La Banque Centrale de la République de Guinée (BCRG) a célébré le 23 décembre 2020, le soixantième anniversaire de la création du franc guinéen. Une monnaie dont l’histoire est indissociablement liée au combat anticolonialiste et anti-impérialiste du pays.

Le franc guinéen a en effet été créé dans la douleur, à la faveur de l’exclusion du pays par la métropole coloniale française de la zone Franc CFA à la suite de son accession à l’indépendance le 2 octobre 1958. Cette exclusion va réveiller le nationalisme fondateur des dirigeants guinéens de l’époque sous le lead de Sékou Touré qui, dans la foulée, vont parvenir, avec le soutien du bloc de l’est, à la création de la monnaie ayant théoriquement une parité fixe avec le F CFA le 1er mars 1960, ainsi que de la Banque Centrale Guinéenne (BRG puis BCRG).

Le parcours de la nouvelle monnaie a été dans un premier temps marqué par les conséquences de la situation politique de la Guinée, à travers des manœuvres déstabilisatrices orchestrées par la métropole dans le but de faire chuter la monnaie indépendante. Le nouveau régime socialiste avait alors recours à la planche à billets pour financer les entreprises publiques. Cette époque d’inexpérience et de luttes libératrices est aussi marquée par une gestion alambiquée et peu orthodoxe qui va favoriser la dépréciation du franc guinéen face aux monnaies étrangères. Le passage de la monnaie “fière” au Syli entre 1972 et 1986 n’y fera rien.

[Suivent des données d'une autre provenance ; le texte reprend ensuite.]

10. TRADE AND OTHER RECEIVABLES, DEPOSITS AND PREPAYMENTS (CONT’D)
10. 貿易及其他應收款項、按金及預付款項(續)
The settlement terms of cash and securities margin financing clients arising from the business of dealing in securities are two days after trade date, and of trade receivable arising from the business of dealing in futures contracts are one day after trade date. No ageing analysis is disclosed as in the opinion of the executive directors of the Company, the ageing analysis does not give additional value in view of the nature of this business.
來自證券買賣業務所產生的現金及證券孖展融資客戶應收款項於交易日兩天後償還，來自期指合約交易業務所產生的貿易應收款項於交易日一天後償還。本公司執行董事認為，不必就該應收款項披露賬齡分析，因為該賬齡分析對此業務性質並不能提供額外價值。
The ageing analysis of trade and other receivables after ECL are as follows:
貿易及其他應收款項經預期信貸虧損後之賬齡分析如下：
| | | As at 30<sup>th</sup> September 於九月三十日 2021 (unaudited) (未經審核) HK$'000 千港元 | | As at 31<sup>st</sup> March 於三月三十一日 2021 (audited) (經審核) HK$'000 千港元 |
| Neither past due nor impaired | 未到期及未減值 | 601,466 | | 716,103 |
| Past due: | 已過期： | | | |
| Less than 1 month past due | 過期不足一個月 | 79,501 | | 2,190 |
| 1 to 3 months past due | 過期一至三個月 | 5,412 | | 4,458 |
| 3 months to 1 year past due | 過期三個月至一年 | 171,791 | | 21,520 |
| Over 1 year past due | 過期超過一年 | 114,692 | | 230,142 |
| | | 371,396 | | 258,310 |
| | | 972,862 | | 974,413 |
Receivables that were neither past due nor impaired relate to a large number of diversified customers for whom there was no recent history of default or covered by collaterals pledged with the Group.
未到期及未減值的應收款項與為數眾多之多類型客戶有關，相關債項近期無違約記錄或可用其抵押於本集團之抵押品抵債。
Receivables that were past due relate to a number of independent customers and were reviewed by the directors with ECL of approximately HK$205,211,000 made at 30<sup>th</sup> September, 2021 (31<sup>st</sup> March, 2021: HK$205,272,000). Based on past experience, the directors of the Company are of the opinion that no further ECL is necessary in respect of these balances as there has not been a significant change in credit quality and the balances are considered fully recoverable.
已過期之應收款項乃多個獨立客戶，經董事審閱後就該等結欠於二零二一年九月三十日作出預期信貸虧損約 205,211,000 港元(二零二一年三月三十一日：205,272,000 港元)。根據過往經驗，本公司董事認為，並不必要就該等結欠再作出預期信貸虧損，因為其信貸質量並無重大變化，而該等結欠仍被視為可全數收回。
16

Le deuxième régime civilo-militaire ne fera pas mieux. Après avoir abrogé le Syli pour un retour au Franc guinéen en 1986, la création des banques privées pour développer la politique monétaire va se heurter à une gabegie financière marquée par l’explosion des dépenses publiques et le recours incontrôlé à la planche à billets qui finiront par faire plonger définitivement le Franc guinéen. Selon un rapport de mission du FMI daté de 2008, ” la croissance du PIB a fléchi et l’inflation a atteint 39 % en fin d’année 2006, soit le deuxième taux le plus élevé en Afrique subsaharienne. La montée de l’inflation s’est accompagnée d’une dépréciation accélérée du franc guinéen” avec  par ailleurs une explosion record de la masse monétaire due à la planche à billets.

Les autorités actuelles tentent tant bien que mal de contrôler l’inflation galopante de cette monnaie (entre 8 et 10 %  depuis 2012), mais ces efforts sont souvent réduits à néant par le manque d’orthodoxie budgétaire, l’effritement des recettes fiscales à travers la corruption et le détournement des fonds publics, entre autres.

Aujourd’hui engagée dans la Zone Monétaire Ouest-africaine (ZMAO) qui s’inscrit dans le processus de monnaie unique de la CEDEAO dénommée ” l’ECO” qui devrait se substituer au “Franc CFA”, la Guinée qui est partisane pour rompre avec une monnaie africaine coloniale et sous tutelle de la France, devra en outre stabiliser ces indicateurs macroéconomiques pour s’engager du bon pied dans cette nouvelle aventure.